◆ AIM OF THE TASK:
The listing below contains a span that opens with the line containing "right shoulder: (519, 259)" and closes with the line containing "left back paw: (685, 340)". Return that span exactly.

◆ MATERIAL TO PROCESS:
▽
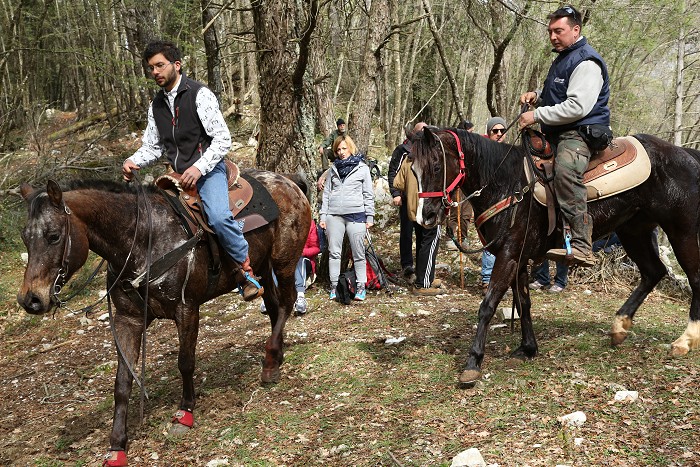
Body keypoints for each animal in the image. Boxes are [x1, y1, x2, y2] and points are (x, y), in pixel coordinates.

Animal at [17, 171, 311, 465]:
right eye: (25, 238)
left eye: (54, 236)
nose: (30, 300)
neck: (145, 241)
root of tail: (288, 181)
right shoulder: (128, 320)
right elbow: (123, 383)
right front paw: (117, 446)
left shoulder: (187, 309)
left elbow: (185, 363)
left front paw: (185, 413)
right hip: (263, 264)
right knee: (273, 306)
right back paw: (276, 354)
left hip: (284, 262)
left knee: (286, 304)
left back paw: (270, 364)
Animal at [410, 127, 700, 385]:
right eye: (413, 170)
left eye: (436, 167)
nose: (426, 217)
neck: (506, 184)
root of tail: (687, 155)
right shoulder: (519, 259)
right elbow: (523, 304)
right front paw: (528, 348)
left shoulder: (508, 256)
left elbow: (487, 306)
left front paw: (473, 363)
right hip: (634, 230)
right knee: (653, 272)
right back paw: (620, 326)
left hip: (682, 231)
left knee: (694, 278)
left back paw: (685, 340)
△
▽
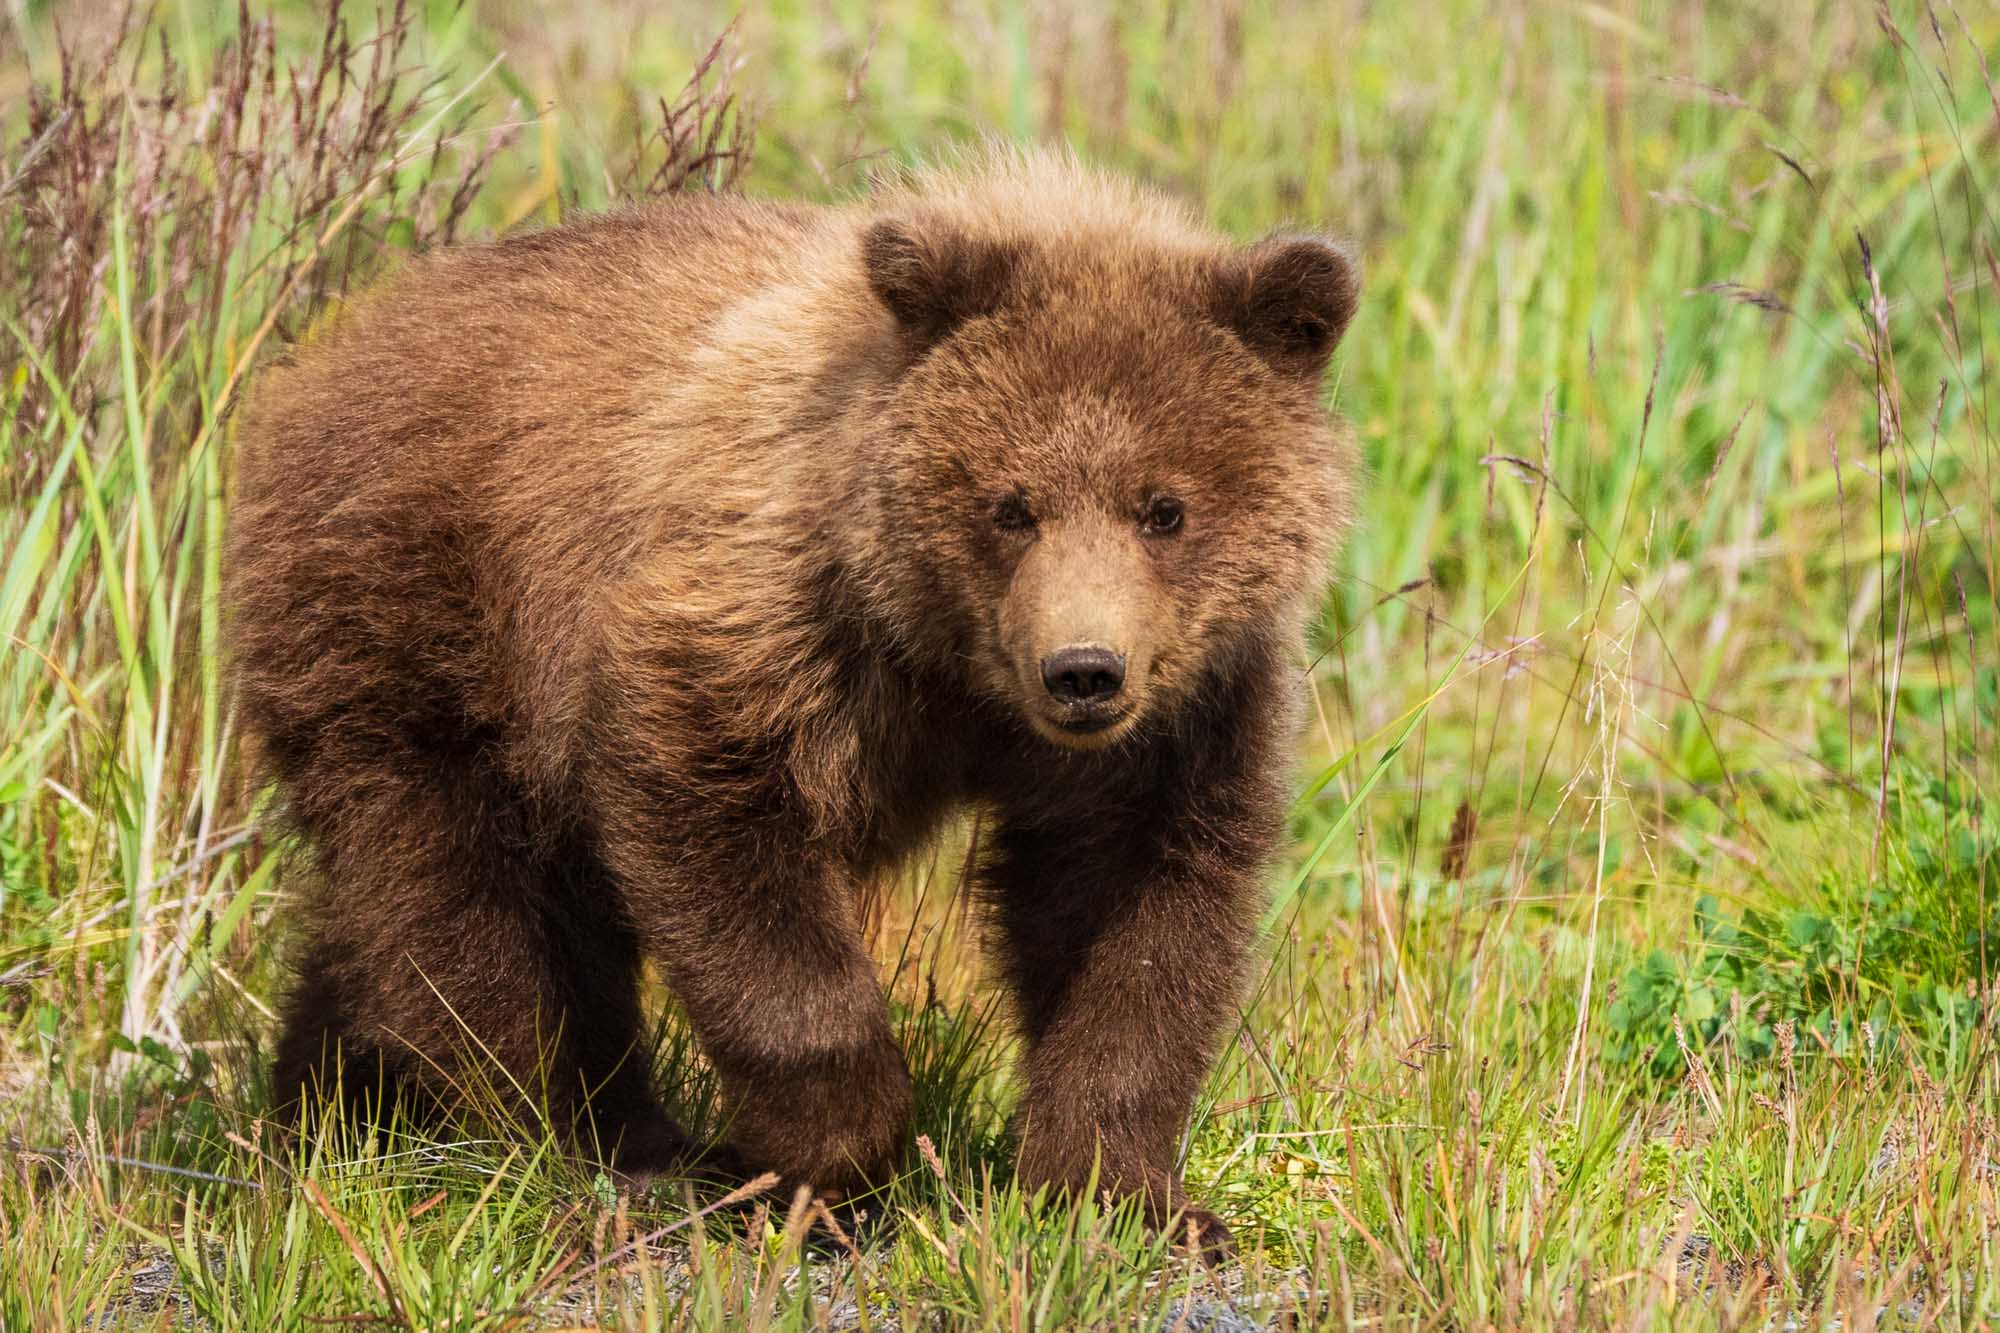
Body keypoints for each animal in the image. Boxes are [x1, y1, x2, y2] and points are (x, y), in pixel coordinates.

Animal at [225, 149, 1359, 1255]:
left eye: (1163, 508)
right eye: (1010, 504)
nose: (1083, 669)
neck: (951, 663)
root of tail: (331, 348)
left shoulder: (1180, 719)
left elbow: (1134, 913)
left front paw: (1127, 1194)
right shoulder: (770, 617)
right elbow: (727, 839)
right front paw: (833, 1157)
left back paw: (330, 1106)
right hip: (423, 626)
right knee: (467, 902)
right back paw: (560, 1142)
△
▽
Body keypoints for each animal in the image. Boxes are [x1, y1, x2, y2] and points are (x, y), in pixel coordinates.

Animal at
△
◆ ANSWER TO THIS TASK:
right shoulder: (519, 259)
right elbow: (523, 304)
right front paw: (528, 348)
left shoulder: (508, 256)
left elbow: (487, 306)
left front paw: (473, 363)
right hip: (634, 230)
right knee: (653, 272)
right back paw: (620, 326)
left hip: (682, 231)
left knee: (694, 278)
left back paw: (685, 340)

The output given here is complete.